Finish your dinner, some people are starving in the world. Although this phrase is often used by parents to try and emotionally manipulate their children into eating vegetables, it reflects a deeper societal concern about our attitudes to waste.
If you do not have enough of something you need then waste
is a serious problem, a matter of survival. Perhaps this is why we react so
negatively to waste when we have abundance, to waste is to forget how
privileged we are.
But defining waste isn’t as straightforward as it seems.
How do you peel a potato? Well, arguably the fastest way is
to simply turn the potato into a cube as you only have to make 6 cuts with a
knife. Granted you will lose a lot of perfectly edible potato this way, but it
is a lot faster than the standard way of peeling which involves lots of
movements to remove the peel.
The thought of doing this to a potato has probably filled you with deep sense of moral outrage. But I think it is important to reflect on why the potato is a valuable resource and not your time? Put another way, would you spend 10p to save you a few mins of extra peeling time? I think I probably would, but I would hesitate if it were 10 pence worth of perfectly edible potato (incidentally many people throw a way potato peels but if you put them in the oven with a bit of olive oil and they make a great snack!). I think we probably have an in-built aversion to this kind of waste for all sorts of evolutionary reasons. But what actually is waste?
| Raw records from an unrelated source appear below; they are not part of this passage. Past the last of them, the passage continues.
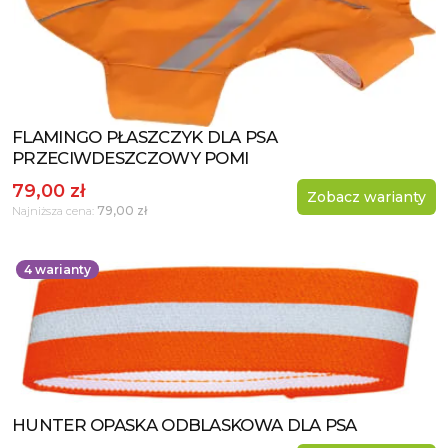
FLAMINGO PŁASZCZYK DLA PSA
Zobacz produkt
PRZECIWDESZCZOWY POMI
79,00 zł
Zobacz warianty
79,00 zł
Najniższa cena:
4
warianty
HUNTER OPASKA ODBLASKOWA DLA PSA
Zobacz produkt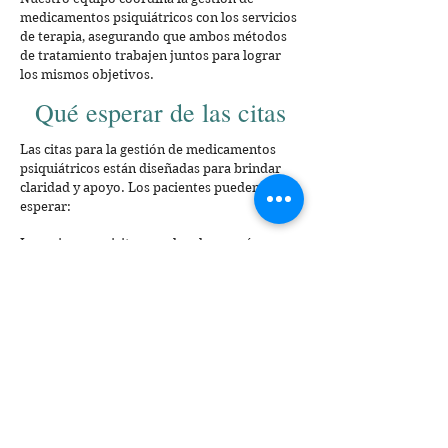
medicamentos psiquiátricos con los servicios
de terapia, asegurando que ambos métodos
de tratamiento trabajen juntos para lograr
los mismos objetivos.
Qué esperar de las citas
Las citas para la gestión de medicamentos
psiquiátricos están diseñadas para brindar
claridad y apoyo. Los pacientes pueden
esperar:
Las primeras visitas pueden durar más para
realizar una evaluación completa.
Seguimientos regulares para evaluar el
progreso y responder a las preguntas.
Comunicación segura y respetuosa sobre
síntomas, experiencias y objetivos.
Ajustes del tratamiento cuando sea necesario
para obtener mejores resultados.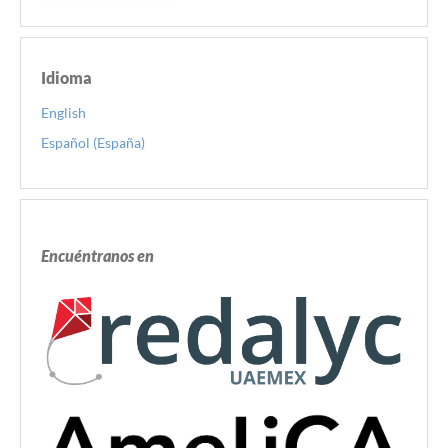
Idioma
English
Español (España)
Encuéntranos en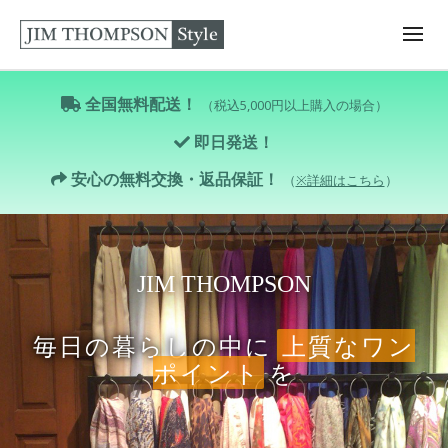
全国無料配送！
（税込5,000円以上購入の場合）
即日発送！
安心の無料交換・返品保証！
（
※詳細はこちら
）
JIM THOMPSON
毎日の暮らしの中に
上質なワン
ポイント
を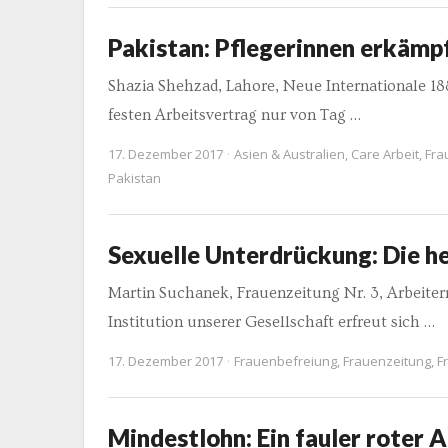
Pakistan: Pflegerinnen erkämp
Shazia Shehzad, Lahore, Neue Internationale 1
festen Arbeitsvertrag nur von Tag …
17. Dezember 2017
Asien & Australien
,
Care Arbeit
,
Fra
Pakistan
Sexuelle Unterdrückung: Die he
Martin Suchanek, Frauenzeitung Nr. 3, Arbei
Institution unserer Gesellschaft erfreut sich …
17. Dezember 2017
Frauenbefreiung
,
Frauenzeitung
,
F
Mindestlohn: Ein fauler roter A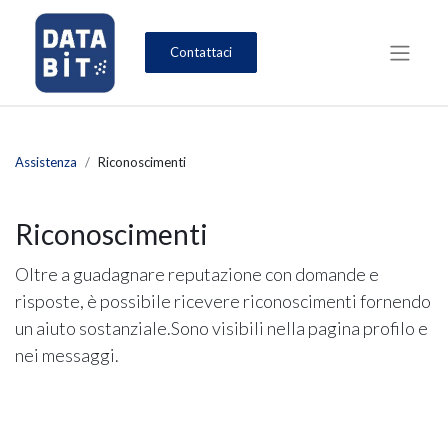
Contattaci
Assistenza
Riconoscimenti
Riconoscimenti
Oltre a guadagnare reputazione con domande e
risposte, è possibile ricevere riconoscimenti fornendo
un aiuto sostanziale.
Sono visibili nella pagina profilo e
nei messaggi.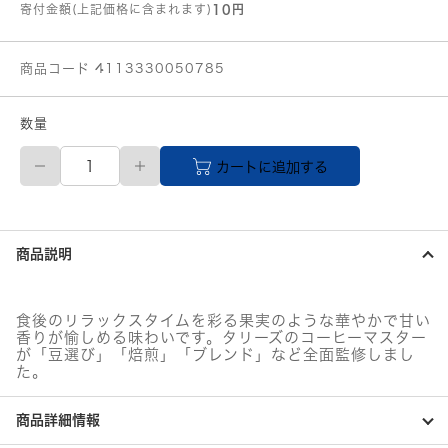
寄付金額(上記価格に含まれます)
10円
商品コード 4113330050785
数量
伊
カートに追加する
藤
園
TULLY’S
COFFEE
BARISTA’S
商品説明
ROAST
キ
リ
マ
食後のリラックスタイムを彩る果実のような華やかで甘い
ン
香りが愉しめる味わいです。タリーズのコーヒーマスター
ジ
が「豆選び」「焙煎」「ブレンド」など全面監修しまし
ャ
た。
ロ
ド
商品詳細情報
リ
ッ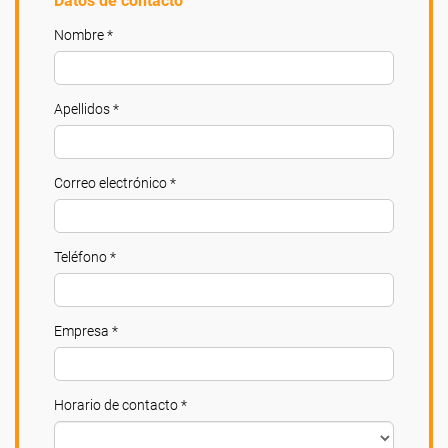
Datos de contacto
Nombre *
Apellidos *
Correo electrónico *
Teléfono *
Empresa *
Horario de contacto *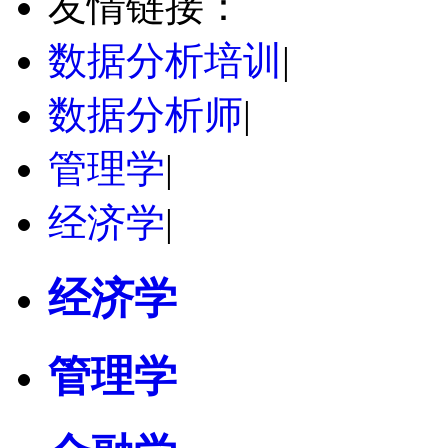
友情链接：
数据分析培训
|
数据分析师
|
管理学
|
经济学
|
经济学
管理学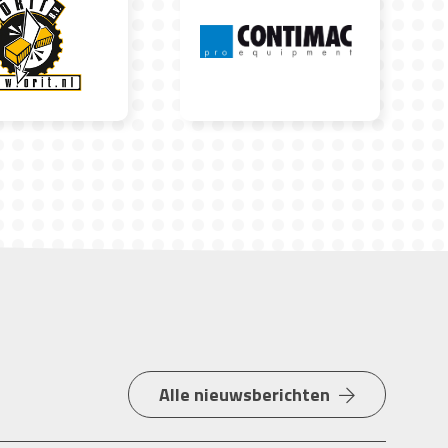
Alle nieuwsberichten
Waste is an useable by-product of the
production process, what’s left over. It is intrinsically tied to efficiency:
the more efficient the process the less waste that occurs. The problem here is
that not everything that minimises waste, leads to efficiency gains. After all,
the easiest way to minimise waste when peeling potatoes, is to simply not eat
potatoes in the first place.
The problem with focusing on waste is that it usually just
concentrates on minimising waste in one resource, and not thinking about the
process as a whole. The public sector is often viewed as wasteful as it doesn’t
have the profit motive to keep costs in check. If you want to spend any money
in the public sector it invariably involves filling out lots of forms to
justify that this spending is absolutely necessary. This will obviously reduce
the waste in the sense you will have fewer gold-plated toilet seats, but in
reality it means that you are paying someone to fill out forms rather than
doing their job.
This notorious example of this is the NHS getting rid of
managers and getting doctors to do administrative tasks instead. You brings
down the overall wage costs but in the end you are paying doctors, doctor’s
salaries, to not spend time with their patients. And because quality of care is
lot harder to measure, you end up seeing “waste” in all things that are easier
to measure like wages. It is management by spreadsheet (but not in a good way).
Minimising waste leads you to get rid of any slack in the system
– ignoring the fact that this is often the most efficient way of running things.
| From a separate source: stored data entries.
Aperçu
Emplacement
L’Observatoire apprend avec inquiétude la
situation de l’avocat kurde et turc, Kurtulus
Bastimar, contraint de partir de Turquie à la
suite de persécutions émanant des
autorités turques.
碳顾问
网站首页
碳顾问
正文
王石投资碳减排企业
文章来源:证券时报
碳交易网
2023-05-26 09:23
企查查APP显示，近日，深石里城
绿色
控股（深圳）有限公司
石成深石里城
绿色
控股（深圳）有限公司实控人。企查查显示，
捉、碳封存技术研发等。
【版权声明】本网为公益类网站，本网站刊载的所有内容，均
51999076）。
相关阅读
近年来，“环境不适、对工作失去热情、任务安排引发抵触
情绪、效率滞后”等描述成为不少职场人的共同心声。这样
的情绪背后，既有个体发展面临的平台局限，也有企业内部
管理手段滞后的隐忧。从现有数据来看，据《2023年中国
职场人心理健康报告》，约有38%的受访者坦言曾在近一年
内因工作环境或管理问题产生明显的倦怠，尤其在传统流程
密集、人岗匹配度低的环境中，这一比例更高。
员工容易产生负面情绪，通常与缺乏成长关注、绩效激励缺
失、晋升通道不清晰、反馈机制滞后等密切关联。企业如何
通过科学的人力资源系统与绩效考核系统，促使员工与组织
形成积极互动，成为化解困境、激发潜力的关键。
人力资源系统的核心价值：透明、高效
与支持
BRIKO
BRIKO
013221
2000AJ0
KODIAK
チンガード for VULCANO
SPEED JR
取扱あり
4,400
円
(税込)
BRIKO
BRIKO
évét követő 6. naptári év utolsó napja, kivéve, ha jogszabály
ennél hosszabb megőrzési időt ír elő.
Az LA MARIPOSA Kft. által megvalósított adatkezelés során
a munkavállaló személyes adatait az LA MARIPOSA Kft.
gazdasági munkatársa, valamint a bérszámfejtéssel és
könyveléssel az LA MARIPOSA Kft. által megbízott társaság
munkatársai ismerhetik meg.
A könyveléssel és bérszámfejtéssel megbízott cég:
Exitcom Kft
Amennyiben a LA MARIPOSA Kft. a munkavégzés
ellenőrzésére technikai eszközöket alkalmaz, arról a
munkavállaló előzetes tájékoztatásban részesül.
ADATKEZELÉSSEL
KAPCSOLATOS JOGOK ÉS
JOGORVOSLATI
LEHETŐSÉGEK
Negative shocks happen all the time, people get ill or leave. And then more
people get ill or leave because they are trying to do the jobs of people who
are ill or on leave. If at work you are constantly putting out fires at work,
then the system is not running as efficiently as it could be.
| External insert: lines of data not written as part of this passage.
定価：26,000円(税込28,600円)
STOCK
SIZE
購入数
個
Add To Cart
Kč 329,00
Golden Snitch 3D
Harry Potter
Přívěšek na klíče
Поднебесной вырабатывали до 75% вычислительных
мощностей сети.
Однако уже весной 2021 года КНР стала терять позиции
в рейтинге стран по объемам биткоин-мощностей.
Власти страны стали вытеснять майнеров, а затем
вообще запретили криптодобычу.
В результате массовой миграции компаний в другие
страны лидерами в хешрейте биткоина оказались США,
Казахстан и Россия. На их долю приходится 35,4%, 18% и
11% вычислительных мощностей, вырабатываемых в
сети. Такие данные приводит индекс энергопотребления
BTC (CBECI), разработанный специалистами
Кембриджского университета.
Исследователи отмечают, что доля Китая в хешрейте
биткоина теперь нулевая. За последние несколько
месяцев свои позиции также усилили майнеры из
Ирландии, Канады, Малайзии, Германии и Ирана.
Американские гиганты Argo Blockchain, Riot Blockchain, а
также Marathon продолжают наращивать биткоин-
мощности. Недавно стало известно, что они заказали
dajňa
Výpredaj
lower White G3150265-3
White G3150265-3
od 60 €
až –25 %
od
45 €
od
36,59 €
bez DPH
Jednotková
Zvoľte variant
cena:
Now the elephant in the room when it comes to waste is
climate change. Energy is something we do not want to waste as the by-product
is carbon emissions. And it is because it is so important we need to be very
careful when assuming something is wasteful. For example, people often think
that food grown locally is more environmentally friendly because it cuts out
transport costs. But transport costs are such a small component of the energy
use that goes into food production that we can end up using more energy eating
locally if we don’t grow things in the most productive areas.
So I guess my argument is that to be truly anti-waste, you
need to focus on long-term efficiency and not make me fill out loads of forms.